Pick out each line of the data below that contains the string "right", treating uppercase and lowercase letters as distinct.

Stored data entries
####################
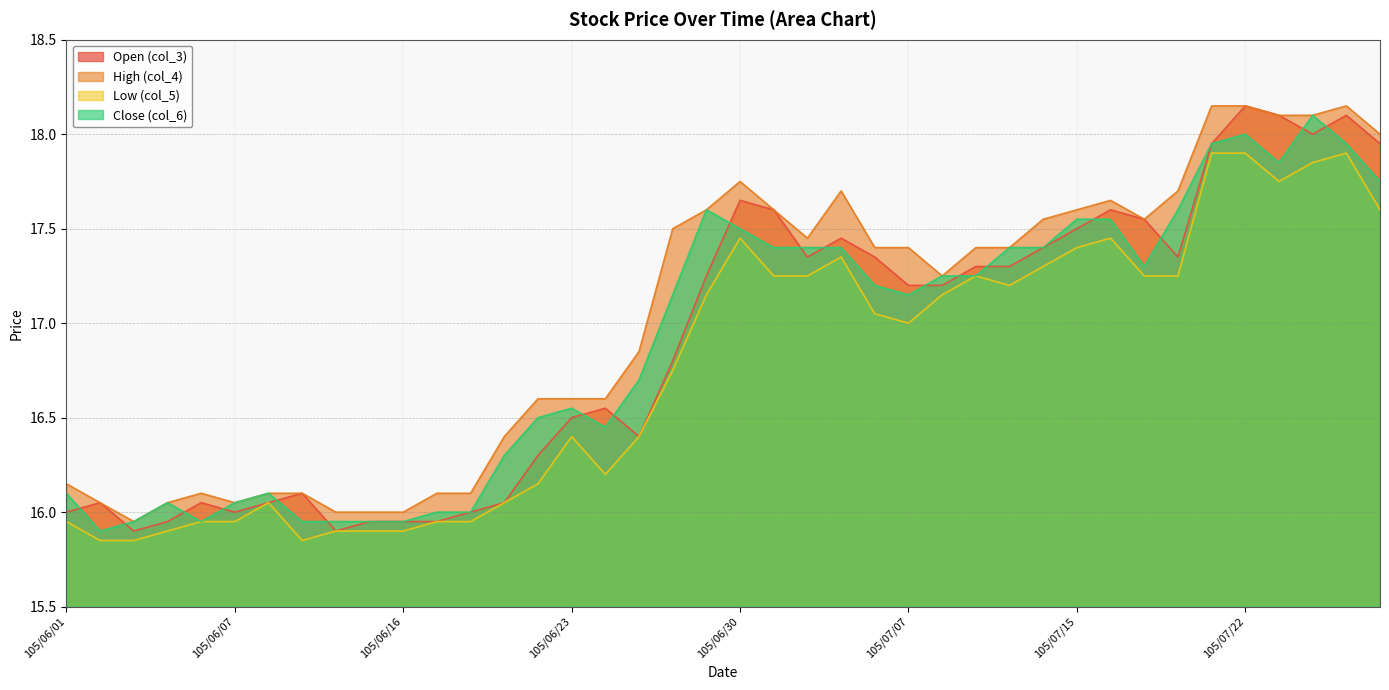

Reading left to right, what are all the values shown in this chart?

Open (col_3): 105/06/01=16.0	105/06/02=16.1	105/06/03=15.9	105/06/04=15.9	105/06/06=16.1	105/06/07=16.0	105/06/08=16.1	105/06/13=16.1	105/06/14=15.9	105/06/15=15.9	105/06/16=15.9	105/06/17=15.9	105/06/20=16.0	105/06/21=16.1	105/06/22=16.3	105/06/23=16.5	105/06/24=16.6	105/06/27=16.4	105/06/28=16.8	105/06/29=17.2	105/06/30=17.6	105/07/01=17.6	105/07/04=17.4	105/07/05=17.4	105/07/06=17.4	105/07/07=17.2	105/07/11=17.2	105/07/12=17.3	105/07/13=17.3	105/07/14=17.4	105/07/15=17.5	105/07/18=17.6	105/07/19=17.6	105/07/20=17.4	105/07/21=17.9	105/07/22=18.1	105/07/25=18.1	105/07/26=18.0	105/07/27=18.1	105/07/28=17.9
High (col_4): 105/06/01=16.1	105/06/02=16.1	105/06/03=15.9	105/06/04=16.1	105/06/06=16.1	105/06/07=16.1	105/06/08=16.1	105/06/13=16.1	105/06/14=16.0	105/06/15=16.0	105/06/16=16.0	105/06/17=16.1	105/06/20=16.1	105/06/21=16.4	105/06/22=16.6	105/06/23=16.6	105/06/24=16.6	105/06/27=16.9	105/06/28=17.5	105/06/29=17.6	105/06/30=17.8	105/07/01=17.6	105/07/04=17.4	105/07/05=17.7	105/07/06=17.4	105/07/07=17.4	105/07/11=17.2	105/07/12=17.4	105/07/13=17.4	105/07/14=17.6	105/07/15=17.6	105/07/18=17.6	105/07/19=17.6	105/07/20=17.7	105/07/21=18.1	105/07/22=18.1	105/07/25=18.1	105/07/26=18.1	105/07/27=18.1	105/07/28=18.0
Low (col_5): 105/06/01=15.9	105/06/02=15.8	105/06/03=15.8	105/06/04=15.9	105/06/06=15.9	105/06/07=15.9	105/06/08=16.1	105/06/13=15.8	105/06/14=15.9	105/06/15=15.9	105/06/16=15.9	105/06/17=15.9	105/06/20=15.9	105/06/21=16.1	105/06/22=16.1	105/06/23=16.4	105/06/24=16.2	105/06/27=16.4	105/06/28=16.8	105/06/29=17.1	105/06/30=17.4	105/07/01=17.2	105/07/04=17.2	105/07/05=17.4	105/07/06=17.1	105/07/07=17.0	105/07/11=17.1	105/07/12=17.2	105/07/13=17.2	105/07/14=17.3	105/07/15=17.4	105/07/18=17.4	105/07/19=17.2	105/07/20=17.2	105/07/21=17.9	105/07/22=17.9	105/07/25=17.8	105/07/26=17.9	105/07/27=17.9	105/07/28=17.6
Close (col_6): 105/06/01=16.1	105/06/02=15.9	105/06/03=15.9	105/06/04=16.1	105/06/06=15.9	105/06/07=16.1	105/06/08=16.1	105/06/13=15.9	105/06/14=15.9	105/06/15=15.9	105/06/16=15.9	105/06/17=16.0	105/06/20=16.0	105/06/21=16.3	105/06/22=16.5	105/06/23=16.6	105/06/24=16.4	105/06/27=16.7	105/06/28=17.1	105/06/29=17.6	105/06/30=17.5	105/07/01=17.4	105/07/04=17.4	105/07/05=17.4	105/07/06=17.2	105/07/07=17.1	105/07/11=17.2	105/07/12=17.2	105/07/13=17.4	105/07/14=17.4	105/07/15=17.6	105/07/18=17.6	105/07/19=17.3	105/07/20=17.6	105/07/21=17.9	105/07/22=18.0	105/07/25=17.9	105/07/26=18.1	105/07/27=17.9	105/07/28=17.8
####################
# Written solution:
Reading left to right, what are all the values shown in this chart?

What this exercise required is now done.